Having missed the big reveal of the Serpentine show, New York needs several smaller concentrated shows to become current with the many phases of Hurtado’s art. Last year, Hauser & Wirth, mounted a commendable solo — her first in New York — of works from the 1940s and ’50s.




That show should have been followed by one devoted to Hurtado’s best-known, most polished paintings: vertiginous views that either look straight up at pellucid blue skies in which, for example, a single feather might float; or straight down, at her own naked body seen in a golden light, so that it resembles a bronze idol or even a desert landscape — a vista that often ends abruptly in the artist’s feet, standing on a bright geometric textile. These have barely been seen in New York, except for some paintings at Matthew Marks Gallery in the summer of 2018.

“Luchita Hurtado: Together Forever” is not a show that continues bringing New York up to speed on the artist’s achievement; in fact it weakens our sense of it. It is actually two shows, or more accurately, halves of two shows, neither sufficient. For one thing, Hurtado on paper is not always Hurtado at her best. She is a rather remote, cool-handed artist who needs color, canvas and the malleability of paint to shine.

There’s promise in the show’s first drawing, an untitled brown-ink rendering from the 1970s which shows the artist seated on a bed in an interior near some bookshelves, with a First Nation dreamcatcher on the wall behind her, all lightly outlined. In contrast, her face is filled in, concentrated, a little like one of Giacometti’s portrait paintings. But only a few other drawings that show the artist’s face approach this tensed intimacy.
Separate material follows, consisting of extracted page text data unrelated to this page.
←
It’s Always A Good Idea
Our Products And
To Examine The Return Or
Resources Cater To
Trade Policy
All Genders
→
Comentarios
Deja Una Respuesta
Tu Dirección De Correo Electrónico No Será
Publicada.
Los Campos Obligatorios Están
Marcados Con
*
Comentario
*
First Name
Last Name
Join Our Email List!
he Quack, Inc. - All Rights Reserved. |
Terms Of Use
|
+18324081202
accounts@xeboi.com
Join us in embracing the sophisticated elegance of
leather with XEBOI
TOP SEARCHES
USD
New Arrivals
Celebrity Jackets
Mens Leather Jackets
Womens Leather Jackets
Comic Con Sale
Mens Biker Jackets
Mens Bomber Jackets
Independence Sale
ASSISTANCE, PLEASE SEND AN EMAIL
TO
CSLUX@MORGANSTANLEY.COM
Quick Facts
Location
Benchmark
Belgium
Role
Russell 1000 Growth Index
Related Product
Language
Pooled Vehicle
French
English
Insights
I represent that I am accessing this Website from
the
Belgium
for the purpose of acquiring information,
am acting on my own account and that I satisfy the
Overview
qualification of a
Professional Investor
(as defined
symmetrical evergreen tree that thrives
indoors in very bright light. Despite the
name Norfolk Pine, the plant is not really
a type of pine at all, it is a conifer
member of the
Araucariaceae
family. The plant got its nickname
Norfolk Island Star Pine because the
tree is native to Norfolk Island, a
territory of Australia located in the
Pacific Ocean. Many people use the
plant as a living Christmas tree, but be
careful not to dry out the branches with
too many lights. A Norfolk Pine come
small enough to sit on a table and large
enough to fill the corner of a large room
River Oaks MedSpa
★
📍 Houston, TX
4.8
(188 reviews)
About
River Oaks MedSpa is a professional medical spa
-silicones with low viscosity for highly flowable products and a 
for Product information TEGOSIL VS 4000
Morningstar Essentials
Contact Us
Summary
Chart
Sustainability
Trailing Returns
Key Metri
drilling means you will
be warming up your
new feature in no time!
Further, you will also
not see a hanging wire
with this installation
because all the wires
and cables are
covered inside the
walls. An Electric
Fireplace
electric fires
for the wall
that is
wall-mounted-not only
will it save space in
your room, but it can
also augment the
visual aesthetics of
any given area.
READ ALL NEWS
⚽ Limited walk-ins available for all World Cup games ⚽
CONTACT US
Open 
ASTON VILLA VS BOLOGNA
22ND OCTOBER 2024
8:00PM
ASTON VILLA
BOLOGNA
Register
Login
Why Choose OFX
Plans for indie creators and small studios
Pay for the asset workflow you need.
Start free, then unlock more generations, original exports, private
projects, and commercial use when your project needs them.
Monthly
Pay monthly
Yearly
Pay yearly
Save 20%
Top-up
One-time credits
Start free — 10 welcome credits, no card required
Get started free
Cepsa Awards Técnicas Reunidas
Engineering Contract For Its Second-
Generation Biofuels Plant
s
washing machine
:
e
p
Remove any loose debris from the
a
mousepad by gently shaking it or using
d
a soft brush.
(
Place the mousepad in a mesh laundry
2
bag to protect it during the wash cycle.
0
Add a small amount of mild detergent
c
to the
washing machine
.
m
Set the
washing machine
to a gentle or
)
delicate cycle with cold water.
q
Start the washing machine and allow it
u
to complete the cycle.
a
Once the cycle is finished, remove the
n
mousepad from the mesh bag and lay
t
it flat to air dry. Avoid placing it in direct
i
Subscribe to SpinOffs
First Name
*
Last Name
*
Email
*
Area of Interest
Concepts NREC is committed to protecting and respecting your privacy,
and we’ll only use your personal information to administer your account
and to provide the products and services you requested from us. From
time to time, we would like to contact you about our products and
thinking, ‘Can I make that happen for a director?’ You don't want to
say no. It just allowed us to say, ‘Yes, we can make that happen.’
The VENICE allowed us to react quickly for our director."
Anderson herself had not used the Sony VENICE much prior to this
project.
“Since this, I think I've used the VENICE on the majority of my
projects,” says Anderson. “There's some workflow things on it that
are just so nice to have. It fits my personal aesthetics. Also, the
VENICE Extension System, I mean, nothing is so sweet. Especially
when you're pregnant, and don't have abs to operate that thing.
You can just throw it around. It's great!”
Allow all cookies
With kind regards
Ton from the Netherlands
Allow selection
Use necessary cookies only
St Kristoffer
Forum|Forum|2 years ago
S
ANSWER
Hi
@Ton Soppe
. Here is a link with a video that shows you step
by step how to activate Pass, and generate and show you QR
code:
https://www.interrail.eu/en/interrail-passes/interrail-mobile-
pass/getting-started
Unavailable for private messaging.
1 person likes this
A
The nine late works that form the show’s smaller second half — most in acrylic and maybe ink on wood, linen or canvas from 2018-2020 — are relatively powerful, even though their adamantine crudeness suggests waning artistic powers. They show Hurtado, whose childbearing years stretched from 1940 to 1962, zeroing in again on her body, looking past her breasts to her raised legs, between which the crowning head of an infant is usually, barely visible. The motif is almost hieroglyphic, repeated again and again.

“Birth” from 2019 reverses this viewpoint. The top of Hurtado’s head appears, but some distance away, merging with a tree. She has become nature and peeks over a broad abstract curve of green and bronze yellow stripes that could symbolize a tilled field or an expanded birth canal that has produced the world. Equally affecting is the only work from 2020, also titled “Birth.” Rendered in ink and crayon on a small panel, it again reveals the same open-legged torso, but in a cloud of aqueous blue (with woodgrain adding a rippling liquidity). A hand seems to move above it, as if in ministration or blessing.

One painting alludes more to death than birth. Against a landscape in simple bands of black, green and blue stand three stark forms: a schematic figure with raised arms and two trees. The totality speaks of anguish and alarm, conjuring Golgotha.

A short video playing on a wall monitor in the gallery may snap things into focus; at least it did for me. On it Matt Mullican tours the show, noting that in these last works, his mother is “in the process of leaving this earth.” The video begins with brief views of Hurtado working in her studio, where the walls are covered with similar works. It’s too bad Hauser & Wirth didn’t go all out and offer a similar bounty of these farewell efforts.